Problem requirements
Retype each entry below precisely as it reads.

BEGIN Given records

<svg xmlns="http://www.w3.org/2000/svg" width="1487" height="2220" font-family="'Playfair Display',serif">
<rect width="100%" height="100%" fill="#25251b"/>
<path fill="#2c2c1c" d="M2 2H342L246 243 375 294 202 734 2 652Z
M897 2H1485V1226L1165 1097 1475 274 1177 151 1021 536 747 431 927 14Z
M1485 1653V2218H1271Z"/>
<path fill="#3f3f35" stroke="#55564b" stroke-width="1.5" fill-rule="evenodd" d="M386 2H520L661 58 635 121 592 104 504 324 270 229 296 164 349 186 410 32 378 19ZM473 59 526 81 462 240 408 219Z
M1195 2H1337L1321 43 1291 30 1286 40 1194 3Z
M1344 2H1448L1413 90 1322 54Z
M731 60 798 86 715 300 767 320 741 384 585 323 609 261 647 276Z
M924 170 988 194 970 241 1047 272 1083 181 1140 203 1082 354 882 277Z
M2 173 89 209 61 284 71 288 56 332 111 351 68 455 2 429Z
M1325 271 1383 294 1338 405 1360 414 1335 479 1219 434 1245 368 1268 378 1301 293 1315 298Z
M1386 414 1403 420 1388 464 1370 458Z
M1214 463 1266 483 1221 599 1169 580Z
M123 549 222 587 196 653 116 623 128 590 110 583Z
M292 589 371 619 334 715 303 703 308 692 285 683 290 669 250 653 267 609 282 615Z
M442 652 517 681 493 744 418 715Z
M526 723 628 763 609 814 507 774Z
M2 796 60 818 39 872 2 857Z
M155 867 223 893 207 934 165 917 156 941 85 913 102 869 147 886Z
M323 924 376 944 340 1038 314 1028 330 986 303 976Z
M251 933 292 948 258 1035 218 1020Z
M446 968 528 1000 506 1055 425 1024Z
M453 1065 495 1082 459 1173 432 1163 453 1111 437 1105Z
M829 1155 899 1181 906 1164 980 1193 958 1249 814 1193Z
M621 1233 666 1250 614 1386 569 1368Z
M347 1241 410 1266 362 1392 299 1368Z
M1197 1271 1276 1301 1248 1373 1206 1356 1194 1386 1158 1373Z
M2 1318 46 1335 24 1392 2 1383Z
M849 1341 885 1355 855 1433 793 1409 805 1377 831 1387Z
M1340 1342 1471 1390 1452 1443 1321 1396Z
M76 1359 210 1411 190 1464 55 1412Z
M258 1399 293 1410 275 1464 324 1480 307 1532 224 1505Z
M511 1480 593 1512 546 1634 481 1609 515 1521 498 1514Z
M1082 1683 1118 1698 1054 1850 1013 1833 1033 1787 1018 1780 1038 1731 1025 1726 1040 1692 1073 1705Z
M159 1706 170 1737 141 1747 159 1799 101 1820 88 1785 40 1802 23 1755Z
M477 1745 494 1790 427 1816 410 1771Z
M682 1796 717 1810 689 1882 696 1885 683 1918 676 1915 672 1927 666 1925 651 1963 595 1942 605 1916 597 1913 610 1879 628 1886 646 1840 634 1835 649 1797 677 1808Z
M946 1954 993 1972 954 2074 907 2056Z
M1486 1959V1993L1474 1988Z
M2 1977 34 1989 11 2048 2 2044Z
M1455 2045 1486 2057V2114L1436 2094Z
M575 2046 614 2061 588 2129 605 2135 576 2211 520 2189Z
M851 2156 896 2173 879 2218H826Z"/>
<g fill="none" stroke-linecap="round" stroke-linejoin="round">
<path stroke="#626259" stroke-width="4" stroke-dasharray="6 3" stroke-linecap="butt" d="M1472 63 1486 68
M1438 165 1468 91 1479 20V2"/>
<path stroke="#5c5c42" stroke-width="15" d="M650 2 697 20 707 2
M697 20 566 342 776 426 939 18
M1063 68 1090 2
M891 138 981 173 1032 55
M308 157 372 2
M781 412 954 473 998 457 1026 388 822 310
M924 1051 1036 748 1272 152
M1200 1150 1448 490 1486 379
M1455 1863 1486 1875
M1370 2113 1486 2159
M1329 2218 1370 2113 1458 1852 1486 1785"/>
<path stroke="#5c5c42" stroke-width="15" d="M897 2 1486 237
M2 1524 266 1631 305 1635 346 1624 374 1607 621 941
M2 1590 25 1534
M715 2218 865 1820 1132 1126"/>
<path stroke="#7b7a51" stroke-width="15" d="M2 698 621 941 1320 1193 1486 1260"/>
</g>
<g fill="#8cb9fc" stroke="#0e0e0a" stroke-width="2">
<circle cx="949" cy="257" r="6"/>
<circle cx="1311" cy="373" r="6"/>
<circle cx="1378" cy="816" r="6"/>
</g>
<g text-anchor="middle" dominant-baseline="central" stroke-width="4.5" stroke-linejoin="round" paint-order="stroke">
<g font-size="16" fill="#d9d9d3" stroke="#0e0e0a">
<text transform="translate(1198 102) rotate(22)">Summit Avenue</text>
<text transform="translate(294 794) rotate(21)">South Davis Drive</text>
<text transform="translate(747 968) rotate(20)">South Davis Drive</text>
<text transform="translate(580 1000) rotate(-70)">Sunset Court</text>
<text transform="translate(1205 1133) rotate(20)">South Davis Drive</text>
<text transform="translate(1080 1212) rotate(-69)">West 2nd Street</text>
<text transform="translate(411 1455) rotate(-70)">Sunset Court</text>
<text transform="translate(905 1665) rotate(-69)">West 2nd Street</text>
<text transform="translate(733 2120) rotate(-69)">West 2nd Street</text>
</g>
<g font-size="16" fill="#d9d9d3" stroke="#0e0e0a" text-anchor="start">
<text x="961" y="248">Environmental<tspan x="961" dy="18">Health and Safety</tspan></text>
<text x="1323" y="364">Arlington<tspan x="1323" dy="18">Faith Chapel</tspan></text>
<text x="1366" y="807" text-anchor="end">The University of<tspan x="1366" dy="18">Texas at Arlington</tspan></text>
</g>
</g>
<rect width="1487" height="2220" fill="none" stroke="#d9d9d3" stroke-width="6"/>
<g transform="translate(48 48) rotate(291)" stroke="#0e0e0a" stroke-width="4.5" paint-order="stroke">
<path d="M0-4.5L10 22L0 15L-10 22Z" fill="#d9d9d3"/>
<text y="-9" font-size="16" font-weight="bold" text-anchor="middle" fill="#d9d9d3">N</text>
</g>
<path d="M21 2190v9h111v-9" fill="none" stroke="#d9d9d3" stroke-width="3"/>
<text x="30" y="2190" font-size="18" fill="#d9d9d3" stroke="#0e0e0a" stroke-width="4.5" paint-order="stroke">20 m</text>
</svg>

END Given records

Solved problem
<svg xmlns="http://www.w3.org/2000/svg" width="1487" height="2220" font-family="'Playfair Display',serif">
<rect width="100%" height="100%" fill="#25251b"/>
<path fill="#2c2c1c" d="M2 2H342L246 243 375 294 202 734 2 652Z
M897 2H1485V1226L1165 1097 1475 274 1177 151 1021 536 747 431 927 14Z
M1485 1653V2218H1271Z"/>
<path fill="#3f3f35" stroke="#55564b" stroke-width="1.5" fill-rule="evenodd" d="M386 2H520L661 58 635 121 592 104 504 324 270 229 296 164 349 186 410 32 378 19ZM473 59 526 81 462 240 408 219Z
M1195 2H1337L1321 43 1291 30 1286 40 1194 3Z
M1344 2H1448L1413 90 1322 54Z
M731 60 798 86 715 300 767 320 741 384 585 323 609 261 647 276Z
M924 170 988 194 970 241 1047 272 1083 181 1140 203 1082 354 882 277Z
M2 173 89 209 61 284 71 288 56 332 111 351 68 455 2 429Z
M1325 271 1383 294 1338 405 1360 414 1335 479 1219 434 1245 368 1268 378 1301 293 1315 298Z
M1386 414 1403 420 1388 464 1370 458Z
M1214 463 1266 483 1221 599 1169 580Z
M123 549 222 587 196 653 116 623 128 590 110 583Z
M292 589 371 619 334 715 303 703 308 692 285 683 290 669 250 653 267 609 282 615Z
M442 652 517 681 493 744 418 715Z
M526 723 628 763 609 814 507 774Z
M2 796 60 818 39 872 2 857Z
M155 867 223 893 207 934 165 917 156 941 85 913 102 869 147 886Z
M323 924 376 944 340 1038 314 1028 330 986 303 976Z
M251 933 292 948 258 1035 218 1020Z
M446 968 528 1000 506 1055 425 1024Z
M453 1065 495 1082 459 1173 432 1163 453 1111 437 1105Z
M829 1155 899 1181 906 1164 980 1193 958 1249 814 1193Z
M621 1233 666 1250 614 1386 569 1368Z
M347 1241 410 1266 362 1392 299 1368Z
M1197 1271 1276 1301 1248 1373 1206 1356 1194 1386 1158 1373Z
M2 1318 46 1335 24 1392 2 1383Z
M849 1341 885 1355 855 1433 793 1409 805 1377 831 1387Z
M1340 1342 1471 1390 1452 1443 1321 1396Z
M76 1359 210 1411 190 1464 55 1412Z
M258 1399 293 1410 275 1464 324 1480 307 1532 224 1505Z
M511 1480 593 1512 546 1634 481 1609 515 1521 498 1514Z
M1082 1683 1118 1698 1054 1850 1013 1833 1033 1787 1018 1780 1038 1731 1025 1726 1040 1692 1073 1705Z
M159 1706 170 1737 141 1747 159 1799 101 1820 88 1785 40 1802 23 1755Z
M477 1745 494 1790 427 1816 410 1771Z
M682 1796 717 1810 689 1882 696 1885 683 1918 676 1915 672 1927 666 1925 651 1963 595 1942 605 1916 597 1913 610 1879 628 1886 646 1840 634 1835 649 1797 677 1808Z
M946 1954 993 1972 954 2074 907 2056Z
M1486 1959V1993L1474 1988Z
M2 1977 34 1989 11 2048 2 2044Z
M1455 2045 1486 2057V2114L1436 2094Z
M575 2046 614 2061 588 2129 605 2135 576 2211 520 2189Z
M851 2156 896 2173 879 2218H826Z"/>
<g fill="none" stroke-linecap="round" stroke-linejoin="round">
<path stroke="#626259" stroke-width="4" stroke-dasharray="6 3" stroke-linecap="butt" d="M1472 63 1486 68
M1438 165 1468 91 1479 20V2"/>
<path stroke="#5c5c42" stroke-width="15" d="M650 2 697 20 707 2
M697 20 566 342 776 426 939 18
M1063 68 1090 2
M891 138 981 173 1032 55
M308 157 372 2
M781 412 954 473 998 457 1026 388 822 310
M924 1051 1036 748 1272 152
M1200 1150 1448 490 1486 379
M1455 1863 1486 1875
M1370 2113 1486 2159
M1329 2218 1370 2113 1458 1852 1486 1785"/>
<path stroke="#5c5c42" stroke-width="15" d="M897 2 1486 237
M2 1524 266 1631 305 1635 346 1624 374 1607 621 941
M2 1590 25 1534
M715 2218 865 1820 1132 1126"/>
<path stroke="#7b7a51" stroke-width="15" d="M2 698 621 941 1320 1193 1486 1260"/>
</g>
<g fill="#8cb9fc" stroke="#0e0e0a" stroke-width="2">
<circle cx="949" cy="257" r="6"/>
<circle cx="1311" cy="373" r="6"/>
<circle cx="1378" cy="816" r="6"/>
</g>
<g text-anchor="middle" dominant-baseline="central" stroke-width="4.5" stroke-linejoin="round" paint-order="stroke">
<g font-size="16" fill="#d9d9d3" stroke="#0e0e0a">
<text transform="translate(1198 102) rotate(22)">Summit Avenue</text>
<text transform="translate(294 794) rotate(21)">South Davis Drive</text>
<text transform="translate(747 968) rotate(20)">South Davis Drive</text>
<text transform="translate(580 1000) rotate(-70)">Sunset Court</text>
<text transform="translate(1205 1133) rotate(20)">South Davis Drive</text>
<text transform="translate(1080 1212) rotate(-69)">West 2nd Street</text>
<text transform="translate(411 1455) rotate(-70)">Sunset Court</text>
<text transform="translate(905 1665) rotate(-69)">West 2nd Street</text>
<text transform="translate(733 2120) rotate(-69)">West 2nd Street</text>
</g>
<g font-size="16" fill="#d9d9d3" stroke="#0e0e0a" text-anchor="start">
<text x="961" y="248">Environmental<tspan x="961" dy="18">Health and Safety</tspan></text>
<text x="1323" y="364">Arlington<tspan x="1323" dy="18">Faith Chapel</tspan></text>
<text x="1366" y="807" text-anchor="end">The University of<tspan x="1366" dy="18">Texas at Arlington</tspan></text>
</g>
</g>
<rect width="1487" height="2220" fill="none" stroke="#d9d9d3" stroke-width="6"/>
<g transform="translate(48 48) rotate(291)" stroke="#0e0e0a" stroke-width="4.5" paint-order="stroke">
<path d="M0-4.5L10 22L0 15L-10 22Z" fill="#d9d9d3"/>
<text y="-9" font-size="16" font-weight="bold" text-anchor="middle" fill="#d9d9d3">N</text>
</g>
<path d="M21 2190v9h111v-9" fill="none" stroke="#d9d9d3" stroke-width="3"/>
<text x="30" y="2190" font-size="18" fill="#d9d9d3" stroke="#0e0e0a" stroke-width="4.5" paint-order="stroke">20 m</text>
</svg>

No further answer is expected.